また、感染症法では「新型インフルエンザ等感染症」や「指定感染症」、「新感染症」も第一種感染症に分類されることがあります。これらは、突発的な流行や未知の病原体による感染症であり、社会的な影響を考慮して指定されます。
対応方法
第一種感染症に罹患した場合は、以下の対応が行われます。
・出席停止:治癒するまで出席停止とし、他の人に感染させないようにします。
・医療機関での隔離治療:病状に応じて、専門的な医療施設での隔離や治療が行われます。
・公衆衛生当局との連携:感染拡大を防ぐため、医療機関と公衆衛生当局が緊密に協力します。
第一種感染症に対する早期の対応と適切な管理が、学校や地域社会での感染拡大を防ぐために重要です。

*表示一覧:*
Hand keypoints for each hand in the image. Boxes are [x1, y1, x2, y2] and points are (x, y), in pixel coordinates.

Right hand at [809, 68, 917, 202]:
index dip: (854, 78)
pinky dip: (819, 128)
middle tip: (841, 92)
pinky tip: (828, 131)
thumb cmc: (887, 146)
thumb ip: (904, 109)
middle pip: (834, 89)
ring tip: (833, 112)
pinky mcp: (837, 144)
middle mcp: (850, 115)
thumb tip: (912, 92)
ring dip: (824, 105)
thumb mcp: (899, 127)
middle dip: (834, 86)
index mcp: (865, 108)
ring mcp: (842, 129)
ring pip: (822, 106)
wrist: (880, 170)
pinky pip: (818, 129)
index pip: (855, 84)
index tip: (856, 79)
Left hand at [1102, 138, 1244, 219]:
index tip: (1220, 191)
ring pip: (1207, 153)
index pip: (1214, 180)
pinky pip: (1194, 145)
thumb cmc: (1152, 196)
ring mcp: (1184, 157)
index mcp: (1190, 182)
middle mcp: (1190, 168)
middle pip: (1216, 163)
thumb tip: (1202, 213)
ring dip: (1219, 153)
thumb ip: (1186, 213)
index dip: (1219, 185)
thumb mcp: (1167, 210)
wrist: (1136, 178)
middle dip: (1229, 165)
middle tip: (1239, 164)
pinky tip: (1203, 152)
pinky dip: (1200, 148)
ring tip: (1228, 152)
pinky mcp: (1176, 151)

*課題 1:*
第一種感染症に関する文章で、罹患した場合に行われる対応として挙げられているものをすべて書き出してください。
*課題 2:*
第一種感染症に関する文章を、最後の文の後から書き継いでください。

*回答 1:*
・出席停止
・医療機関での隔離治療
・公衆衛生当局との連携

*回答 2:*
第二種感染症
第二種感染症は、学校や保育所などの集団生活環境で広がりやすい感染症であり、早期の予防・対策が重要とされています。これらの感染症は、主に飛沫感染や空気感染を介して広がり、子どもを含む集団において罹患率が高くなることが多いです。そのため、出席停止期間を設けるなどの対応が取られます。
第二種感染症の具体例
第二種感染症には、以下の感染症が含まれます。
・インフルエンザ(特定鳥インフルエンザを除く):冬季を中心に流行し、高い伝染性と発熱、筋肉痛などの全身症状が特徴です。
・百日咳:長引く激しい咳が特徴で、乳幼児に重篤な影響を及ぼすことが多いです。
・麻しん(はしか):強い発疹や高熱が出るウイルス感染症で、空気感染のため伝染力が非常に高いです。
・流行性耳下腺炎(おたふくかぜ):耳下腺の腫れや痛みが特徴で、特に小児に多く見られます。
・風しん:発疹とリンパ節の腫れが特徴で、妊婦が感染すると胎児に影響を及ぼす可能性があります。
・水痘(みずぼうそう):水疱を伴う発疹が全身に広がる感染症で、特に乳幼児に多く見られます。
・咽頭結膜熱:夏季に多く発生する感染症で、発熱と目の充血が特徴です。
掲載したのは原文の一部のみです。